__Problem details__
Lines from the one with "Dynamic Tag Management（DTM）を使用して ID" through the end of the listing below should be set down exactly, with no other line included.

__Provided data__
== Segment start ==
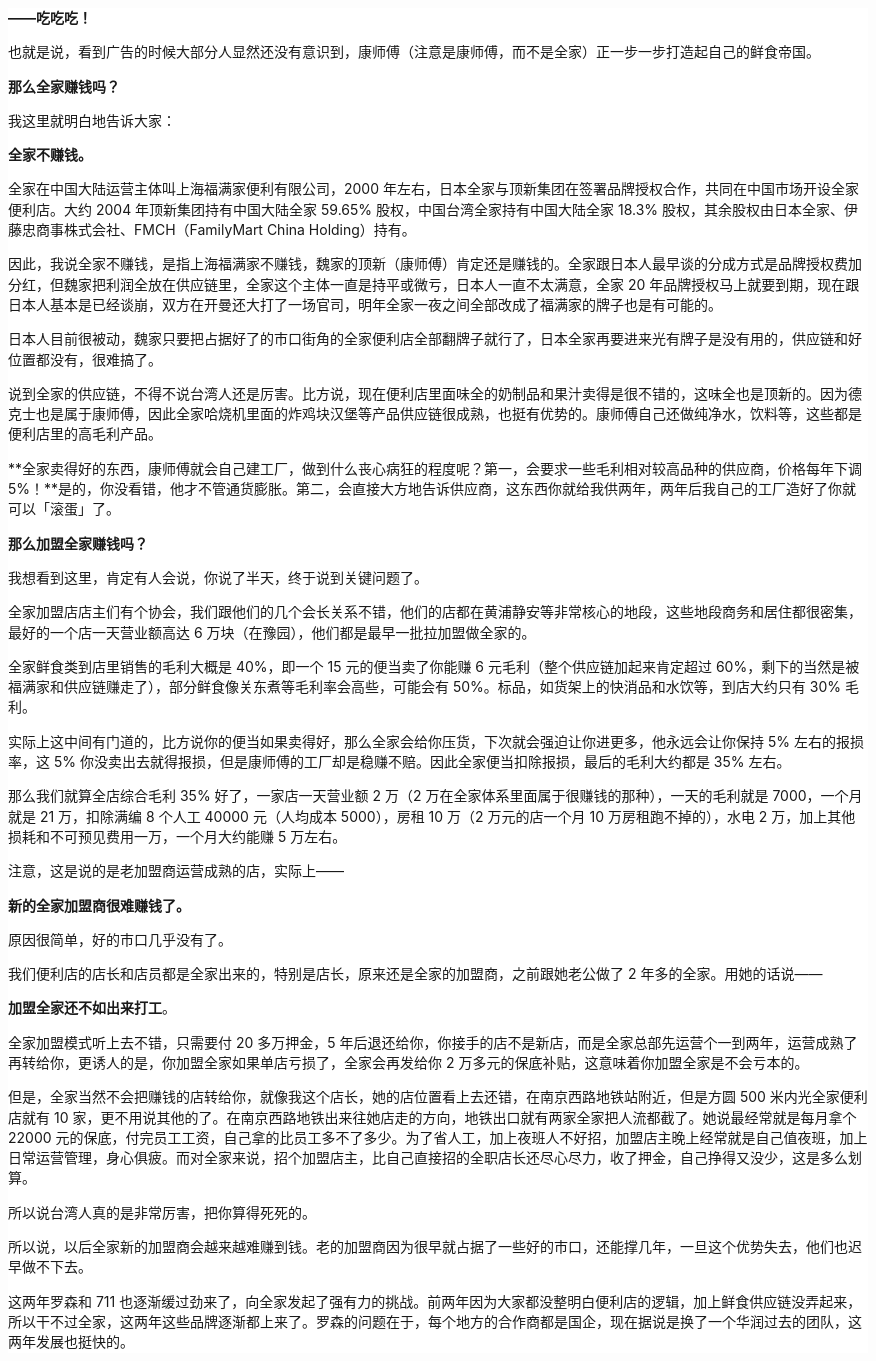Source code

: **——吃吃吃！**

也就是说，看到广告的时候大部分人显然还没有意识到，康师傅（注意是康师傅，而不是全家）正一步一步打造起自己的鲜食帝国。

**那么全家赚钱吗？**

我这里就明白地告诉大家：

**全家不赚钱。**

全家在中国大陆运营主体叫上海福满家便利有限公司，2000 年左右，日本全家与顶新集团在签署品牌授权合作，共同在中国市场开设全家便利店。大约 2004 年顶新集团持有中国大陆全家 59.65% 股权，中国台湾全家持有中国大陆全家 18.3% 股权，其余股权由日本全家、伊藤忠商事株式会社、FMCH（FamilyMart China Holding）持有。

因此，我说全家不赚钱，是指上海福满家不赚钱，魏家的顶新（康师傅）肯定还是赚钱的。全家跟日本人最早谈的分成方式是品牌授权费加分红，但魏家把利润全放在供应链里，全家这个主体一直是持平或微亏，日本人一直不太满意，全家 20 年品牌授权马上就要到期，现在跟日本人基本是已经谈崩，双方在开曼还大打了一场官司，明年全家一夜之间全部改成了福满家的牌子也是有可能的。

日本人目前很被动，魏家只要把占据好了的市口街角的全家便利店全部翻牌子就行了，日本全家再要进来光有牌子是没有用的，供应链和好位置都没有，很难搞了。

说到全家的供应链，不得不说台湾人还是厉害。比方说，现在便利店里面味全的奶制品和果汁卖得是很不错的，这味全也是顶新的。因为德克士也是属于康师傅，因此全家哈烧机里面的炸鸡块汉堡等产品供应链很成熟，也挺有优势的。康师傅自己还做纯净水，饮料等，这些都是便利店里的高毛利产品。

**全家卖得好的东西，康师傅就会自己建工厂，做到什么丧心病狂的程度呢？第一，会要求一些毛利相对较高品种的供应商，价格每年下调 5%！**是的，你没看错，他才不管通货膨胀。第二，会直接大方地告诉供应商，这东西你就给我供两年，两年后我自己的工厂造好了你就可以「滚蛋」了。

**那么加盟全家赚钱吗？**

我想看到这里，肯定有人会说，你说了半天，终于说到关键问题了。

全家加盟店店主们有个协会，我们跟他们的几个会长关系不错，他们的店都在黄浦静安等非常核心的地段，这些地段商务和居住都很密集，最好的一个店一天营业额高达 6 万块（在豫园），他们都是最早一批拉加盟做全家的。

全家鲜食类到店里销售的毛利大概是 40%，即一个 15 元的便当卖了你能赚 6 元毛利（整个供应链加起来肯定超过 60%，剩下的当然是被福满家和供应链赚走了），部分鲜食像关东煮等毛利率会高些，可能会有 50%。标品，如货架上的快消品和水饮等，到店大约只有 30% 毛利。

实际上这中间有门道的，比方说你的便当如果卖得好，那么全家会给你压货，下次就会强迫让你进更多，他永远会让你保持 5% 左右的报损率，这 5% 你没卖出去就得报损，但是康师傅的工厂却是稳赚不赔。因此全家便当扣除报损，最后的毛利大约都是 35% 左右。

那么我们就算全店综合毛利 35% 好了，一家店一天营业额 2 万（2 万在全家体系里面属于很赚钱的那种），一天的毛利就是 7000，一个月就是 21 万，扣除满编 8 个人工 40000 元（人均成本 5000），房租 10 万（2 万元的店一个月 10 万房租跑不掉的），水电 2 万，加上其他损耗和不可预见费用一万，一个月大约能赚 5 万左右。

注意，这是说的是老加盟商运营成熟的店，实际上——

**新的全家加盟商很难赚钱了。**

原因很简单，好的市口几乎没有了。

我们便利店的店长和店员都是全家出来的，特别是店长，原来还是全家的加盟商，之前跟她老公做了 2 年多的全家。用她的话说——

**加盟全家还不如出来打工**。

全家加盟模式听上去不错，只需要付 20 多万押金，5 年后退还给你，你接手的店不是新店，而是全家总部先运营个一到两年，运营成熟了再转给你，更诱人的是，你加盟全家如果单店亏损了，全家会再发给你 2 万多元的保底补贴，这意味着你加盟全家是不会亏本的。

但是，全家当然不会把赚钱的店转给你，就像我这个店长，她的店位置看上去还错，在南京西路地铁站附近，但是方圆 500 米内光全家便利店就有 10 家，更不用说其他的了。在南京西路地铁出来往她店走的方向，地铁出口就有两家全家把人流都截了。她说最经常就是每月拿个 22000 元的保底，付完员工工资，自己拿的比员工多不了多少。为了省人工，加上夜班人不好招，加盟店主晚上经常就是自己值夜班，加上日常运营管理，身心俱疲。而对全家来说，招个加盟店主，比自己直接招的全职店长还尽心尽力，收了押金，自己挣得又没少，这是多么划算。

所以说台湾人真的是非常厉害，把你算得死死的。

所以说，以后全家新的加盟商会越来越难赚到钱。老的加盟商因为很早就占据了一些好的市口，还能撑几年，一旦这个优势失去，他们也迟早做不下去。

这两年罗森和 711 也逐渐缓过劲来了，向全家发起了强有力的挑战。前两年因为大家都没整明白便利店的逻辑，加上鲜食供应链没弄起来，所以干不过全家，这两年这些品牌逐渐都上来了。罗森的问题在于，每个地方的合作商都是国企，现在据说是换了一个华润过去的团队，这两年发展也挺快的。
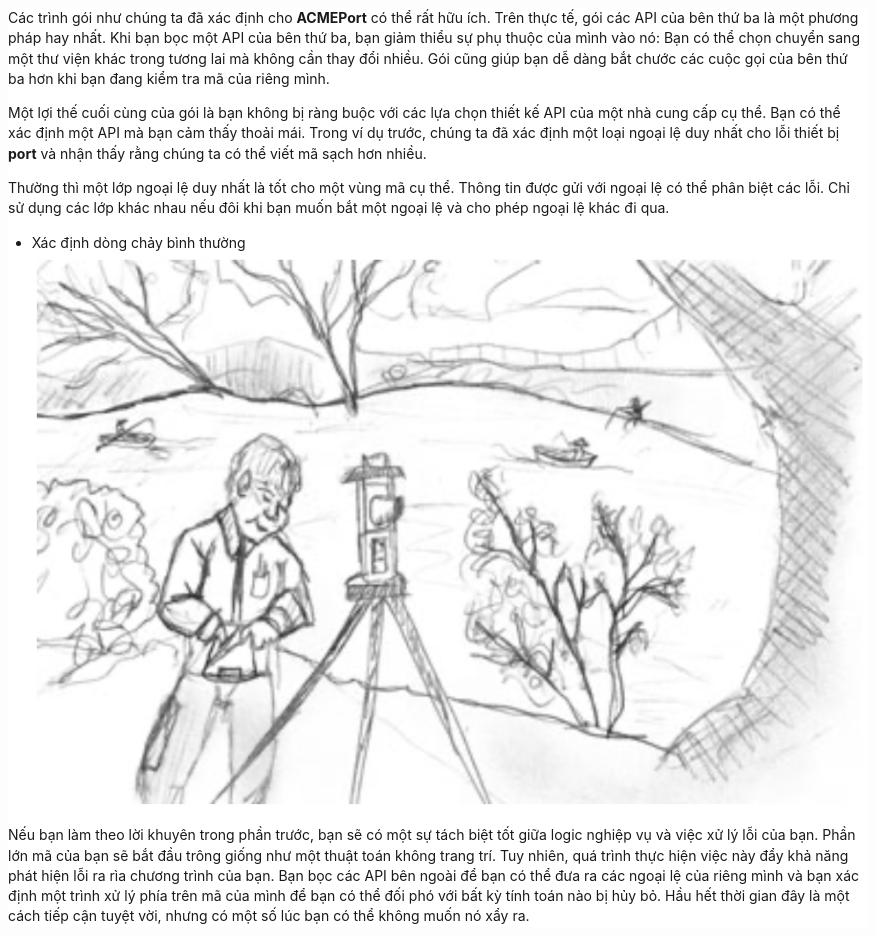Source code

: Các trình gói như chúng ta đã xác định cho **ACMEPort** có thể rất hữu ích. Trên thực tế, gói các API của bên thứ ba là một phương pháp hay nhất. Khi bạn bọc một API của bên thứ ba, bạn giảm thiểu sự phụ thuộc của mình vào nó: Bạn có thể chọn chuyển sang một thư viện khác trong tương lai mà không cần thay đổi nhiều. Gói cũng giúp bạn dễ dàng bắt chước các cuộc gọi của bên thứ ba hơn khi bạn đang kiểm tra mã của riêng mình.

Một lợi thế cuối cùng của gói là bạn không bị ràng buộc với các lựa chọn thiết kế API của một nhà cung cấp cụ thể. Bạn có thể xác định một API mà bạn cảm thấy thoải mái. Trong ví dụ trước, chúng ta đã xác định một loại ngoại lệ duy nhất cho lỗi thiết bị **port** và nhận thấy rằng chúng ta có thể viết mã sạch hơn nhiều.

Thường thì một lớp ngoại lệ duy nhất là tốt cho một vùng mã cụ thể. Thông tin được gửi với ngoại lệ có thể phân biệt các lỗi. Chỉ sử dụng các lớp khác nhau nếu đôi khi bạn muốn bắt một ngoại lệ và cho phép ngoại lệ khác đi qua.

- Xác định dòng chảy bình thường
  ![Image tilte_2](/assets/images/book/clean_code/chap07_image02.png)

Nếu bạn làm theo lời khuyên trong phần trước, bạn sẽ có một sự tách biệt tốt giữa logic nghiệp vụ và việc xử lý lỗi của bạn. Phần lớn mã của bạn sẽ bắt đầu trông giống như một thuật toán không trang trí. Tuy nhiên, quá trình thực hiện việc này đẩy khả năng phát hiện lỗi ra rìa chương trình của bạn. Bạn bọc các API bên ngoài để bạn có thể đưa ra các ngoại lệ của riêng mình và bạn xác định một trình xử lý phía trên mã của mình để bạn có thể đối phó với bất kỳ tính toán nào bị hủy bỏ. Hầu hết thời gian đây là một cách tiếp cận tuyệt vời, nhưng có một số lúc bạn có thể không muốn nó xẩy ra.

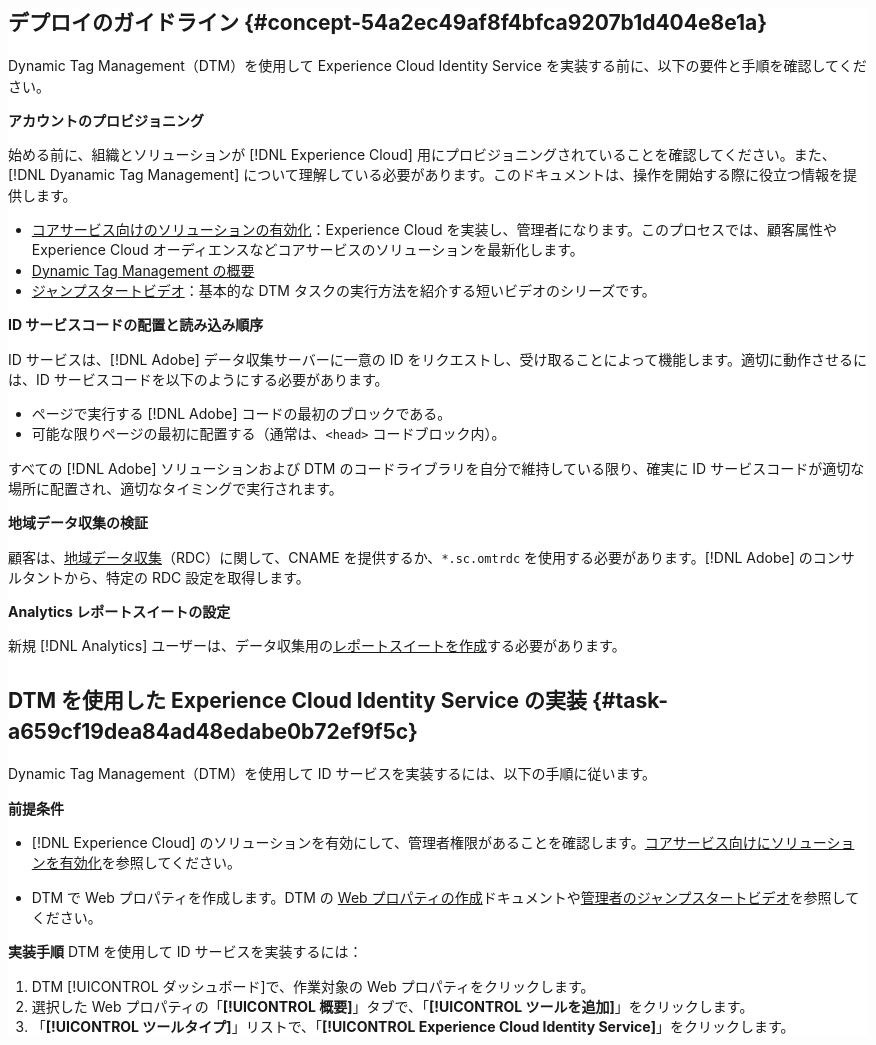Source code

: ## デプロイのガイドライン {#concept-54a2ec49af8f4bfca9207b1d404e8e1a}

Dynamic Tag Management（DTM）を使用して Experience Cloud Identity Service を実装する前に、以下の要件と手順を確認してください。



**アカウントのプロビジョニング**

始める前に、組織とソリューションが [!DNL Experience Cloud] 用にプロビジョニングされていることを確認してください。また、[!DNL Dyanamic Tag Management] について理解している必要があります。このドキュメントは、操作を開始する際に役立つ情報を提供します。

* [コアサービス向けのソリューションの有効化](https://marketing.adobe.com/resources/help/ja_JP/mcloud/core_services.html)：Experience Cloud を実装し、管理者になります。このプロセスでは、顧客属性や Experience Cloud オーディエンスなどコアサービスのソリューションを最新化します。
* [Dynamic Tag Management の概要](https://marketing.adobe.com/resources/help/ja_JP/dtm/get_started.html)
* [ジャンプスタートビデオ](https://marketing.adobe.com/resources/help/ja_JP/dtm/jump-start-videos.html)：基本的な DTM タスクの実行方法を紹介する短いビデオのシリーズです。

**ID サービスコードの配置と読み込み順序**

ID サービスは、[!DNL Adobe] データ収集サーバーに一意の ID をリクエストし、受け取ることによって機能します。適切に動作させるには、ID サービスコードを以下のようにする必要があります。

* ページで実行する [!DNL Adobe] コードの最初のブロックである。
* 可能な限りページの最初に配置する（通常は、`<head>` コードブロック内）。

すべての [!DNL Adobe] ソリューションおよび DTM のコードライブラリを自分で維持している限り、確実に ID サービスコードが適切な場所に配置され、適切なタイミングで実行されます。

**地域データ収集の検証**

顧客は、[地域データ収集](https://marketing.adobe.com/resources/help/ja_JP/whitepapers/rdc/)（RDC）に関して、CNAME を提供するか、`*.sc.omtrdc` を使用する必要があります。[!DNL Adobe] のコンサルタントから、特定の RDC 設定を取得します。

**Analytics レポートスイートの設定**

新規 [!DNL Analytics] ユーザーは、データ収集用の[レポートスイートを作成](https://marketing.adobe.com/resources/help/ja_JP/reference/new_report_suite.html)する必要があります。

## DTM を使用した Experience Cloud Identity Service の実装 {#task-a659cf19dea84ad48edabe0b72ef9f5c}

Dynamic Tag Management（DTM）を使用して ID サービスを実装するには、以下の手順に従います。

**前提条件**

* [!DNL Experience Cloud] のソリューションを有効にして、管理者権限があることを確認します。[コアサービス向けにソリューションを有効化](https://marketing.adobe.com/resources/help/ja_JP/mcloud/core_services.html)を参照してください。

* DTM で Web プロパティを作成します。DTM の [Web プロパティの作成](https://marketing.adobe.com/resources/help/ja_JP/dtm/web_property.html)ドキュメントや[管理者のジャンプスタートビデオ](https://marketing.adobe.com/resources/help/ja_JP/dtm/admin-jump-start.html)を参照してください。



**実装手順** DTM を使用して ID サービスを実装するには：

1. DTM [!UICONTROL ダッシュボード]で、作業対象の Web プロパティをクリックします。
1. 選択した Web プロパティの「**[!UICONTROL 概要]**」タブで、「**[!UICONTROL ツールを追加]**」をクリックします。
1. 「**[!UICONTROL ツールタイプ]**」リストで、「**[!UICONTROL Experience Cloud Identity Service]**」をクリックします。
== Segment end ==
__Solved exercise__
Dynamic Tag Management（DTM）を使用して ID サービスを実装するには、以下の手順に従います。

**前提条件**

* [!DNL Experience Cloud] のソリューションを有効にして、管理者権限があることを確認します。[コアサービス向けにソリューションを有効化](https://marketing.adobe.com/resources/help/ja_JP/mcloud/core_services.html)を参照してください。

* DTM で Web プロパティを作成します。DTM の [Web プロパティの作成](https://marketing.adobe.com/resources/help/ja_JP/dtm/web_property.html)ドキュメントや[管理者のジャンプスタートビデオ](https://marketing.adobe.com/resources/help/ja_JP/dtm/admin-jump-start.html)を参照してください。



**実装手順** DTM を使用して ID サービスを実装するには：

1. DTM [!UICONTROL ダッシュボード]で、作業対象の Web プロパティをクリックします。
1. 選択した Web プロパティの「**[!UICONTROL 概要]**」タブで、「**[!UICONTROL ツールを追加]**」をクリックします。
1. 「**[!UICONTROL ツールタイプ]**」リストで、「**[!UICONTROL Experience Cloud Identity Service]**」をクリックします。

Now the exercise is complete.